Côté coup de coeur : une atmosphère particulièrement réussie. Un père et un fils seuls survivants d'une famille décimée par un accident de voiture, qui se haïssent autant qu'ils s'aiment. Deux mathématiciens, l'un prodige, l'autre raté, tout deux protégés par les caïds locaux d'une cité soviétique abandonnée de Dieu et du diable. Un vieux pull ensanglanté. Et surtout un style intrigant, presque hypnotisant, qui conjugue poésie et formules mathématiques incompréhensibles aux non-initiés. Ça donne:

« Toute variété topologique de dimension 3 a une unique structure PL et essentiellement une unique structure différentiable.

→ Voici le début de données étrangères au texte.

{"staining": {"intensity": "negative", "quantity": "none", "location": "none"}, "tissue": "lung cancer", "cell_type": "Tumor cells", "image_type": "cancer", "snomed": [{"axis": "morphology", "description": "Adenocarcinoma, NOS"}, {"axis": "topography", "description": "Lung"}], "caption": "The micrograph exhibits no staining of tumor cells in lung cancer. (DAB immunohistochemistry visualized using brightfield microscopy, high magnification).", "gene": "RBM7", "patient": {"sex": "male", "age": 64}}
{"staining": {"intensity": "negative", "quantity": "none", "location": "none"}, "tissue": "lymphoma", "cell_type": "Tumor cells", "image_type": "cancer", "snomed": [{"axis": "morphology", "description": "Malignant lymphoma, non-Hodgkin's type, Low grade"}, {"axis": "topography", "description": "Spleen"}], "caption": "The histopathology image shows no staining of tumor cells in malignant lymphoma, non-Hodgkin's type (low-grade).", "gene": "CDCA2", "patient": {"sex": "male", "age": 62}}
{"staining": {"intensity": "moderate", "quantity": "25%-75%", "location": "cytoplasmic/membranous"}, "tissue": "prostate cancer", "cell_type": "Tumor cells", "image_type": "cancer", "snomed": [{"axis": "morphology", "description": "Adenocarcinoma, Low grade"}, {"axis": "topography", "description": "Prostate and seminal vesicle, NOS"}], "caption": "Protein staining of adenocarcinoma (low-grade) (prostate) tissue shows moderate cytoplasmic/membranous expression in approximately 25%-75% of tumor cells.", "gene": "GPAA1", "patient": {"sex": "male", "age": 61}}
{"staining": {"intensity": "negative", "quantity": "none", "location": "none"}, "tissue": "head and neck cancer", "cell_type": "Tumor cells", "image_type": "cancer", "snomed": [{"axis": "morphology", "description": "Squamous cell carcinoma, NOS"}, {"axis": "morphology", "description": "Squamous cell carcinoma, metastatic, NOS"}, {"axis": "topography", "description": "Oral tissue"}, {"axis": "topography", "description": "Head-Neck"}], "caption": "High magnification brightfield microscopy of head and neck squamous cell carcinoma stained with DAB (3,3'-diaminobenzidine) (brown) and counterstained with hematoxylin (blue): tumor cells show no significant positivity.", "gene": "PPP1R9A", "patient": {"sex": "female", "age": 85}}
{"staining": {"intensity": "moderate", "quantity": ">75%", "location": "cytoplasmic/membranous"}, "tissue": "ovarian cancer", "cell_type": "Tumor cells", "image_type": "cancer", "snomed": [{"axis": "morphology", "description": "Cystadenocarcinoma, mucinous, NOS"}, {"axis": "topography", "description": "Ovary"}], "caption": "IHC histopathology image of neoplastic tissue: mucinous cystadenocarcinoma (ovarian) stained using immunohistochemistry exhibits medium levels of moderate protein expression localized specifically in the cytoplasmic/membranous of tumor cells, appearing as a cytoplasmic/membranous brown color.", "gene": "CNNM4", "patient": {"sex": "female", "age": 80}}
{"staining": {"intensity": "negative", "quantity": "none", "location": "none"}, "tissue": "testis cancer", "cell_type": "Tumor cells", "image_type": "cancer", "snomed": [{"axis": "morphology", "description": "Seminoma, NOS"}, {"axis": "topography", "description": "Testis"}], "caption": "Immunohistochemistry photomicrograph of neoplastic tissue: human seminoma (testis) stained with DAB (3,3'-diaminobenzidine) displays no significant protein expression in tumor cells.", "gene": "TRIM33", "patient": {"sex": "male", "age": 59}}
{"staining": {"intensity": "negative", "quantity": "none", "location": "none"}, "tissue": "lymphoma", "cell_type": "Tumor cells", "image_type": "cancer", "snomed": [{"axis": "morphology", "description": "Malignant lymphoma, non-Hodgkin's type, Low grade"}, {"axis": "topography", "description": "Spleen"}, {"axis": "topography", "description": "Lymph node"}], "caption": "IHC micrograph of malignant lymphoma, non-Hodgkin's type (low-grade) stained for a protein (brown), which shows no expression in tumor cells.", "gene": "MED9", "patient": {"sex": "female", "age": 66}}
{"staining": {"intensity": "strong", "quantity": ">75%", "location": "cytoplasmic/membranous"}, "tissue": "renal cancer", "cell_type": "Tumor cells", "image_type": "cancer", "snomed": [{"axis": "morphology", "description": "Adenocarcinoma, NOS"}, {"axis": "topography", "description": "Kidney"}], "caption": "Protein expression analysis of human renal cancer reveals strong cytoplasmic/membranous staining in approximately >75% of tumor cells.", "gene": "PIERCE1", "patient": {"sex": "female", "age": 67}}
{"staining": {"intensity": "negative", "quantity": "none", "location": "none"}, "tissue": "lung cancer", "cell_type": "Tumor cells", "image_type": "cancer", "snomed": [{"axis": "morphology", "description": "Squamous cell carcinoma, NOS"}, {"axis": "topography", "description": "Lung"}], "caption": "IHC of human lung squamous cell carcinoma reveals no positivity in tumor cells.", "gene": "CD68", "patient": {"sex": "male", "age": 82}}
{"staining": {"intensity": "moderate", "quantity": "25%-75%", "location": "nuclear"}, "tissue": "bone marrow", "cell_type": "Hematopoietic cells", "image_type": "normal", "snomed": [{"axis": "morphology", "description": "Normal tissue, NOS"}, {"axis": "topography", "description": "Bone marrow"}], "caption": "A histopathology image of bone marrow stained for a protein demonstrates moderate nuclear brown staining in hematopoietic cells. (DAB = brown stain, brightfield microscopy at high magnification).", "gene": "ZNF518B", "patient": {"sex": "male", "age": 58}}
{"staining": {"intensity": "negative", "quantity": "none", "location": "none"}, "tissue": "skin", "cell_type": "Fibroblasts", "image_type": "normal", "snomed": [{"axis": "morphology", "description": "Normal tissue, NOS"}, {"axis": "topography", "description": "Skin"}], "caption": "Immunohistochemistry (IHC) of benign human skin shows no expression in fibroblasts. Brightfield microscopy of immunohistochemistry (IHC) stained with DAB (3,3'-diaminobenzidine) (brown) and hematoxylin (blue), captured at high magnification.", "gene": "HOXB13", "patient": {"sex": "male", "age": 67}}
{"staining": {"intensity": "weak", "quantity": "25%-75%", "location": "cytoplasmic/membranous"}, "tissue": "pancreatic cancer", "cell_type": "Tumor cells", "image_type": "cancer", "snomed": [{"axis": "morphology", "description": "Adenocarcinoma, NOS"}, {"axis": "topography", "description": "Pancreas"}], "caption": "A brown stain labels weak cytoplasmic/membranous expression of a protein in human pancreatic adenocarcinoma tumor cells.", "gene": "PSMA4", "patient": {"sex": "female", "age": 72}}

Il est des ouvertures qui annoncent le sang – et ce n'est pas tant la manière de défoncer la porte ou de l'ouvrir calmement qui compte
que les regards de propriétaires,
que les armes lourdes,
que le calme parfait avec lequel ils entrent. »

(Précision qui n'est pas dénuée d'importance : c'est le frère mort qui guide le lecteur. Il ne comprend pas tout et le lecteur encore moins.)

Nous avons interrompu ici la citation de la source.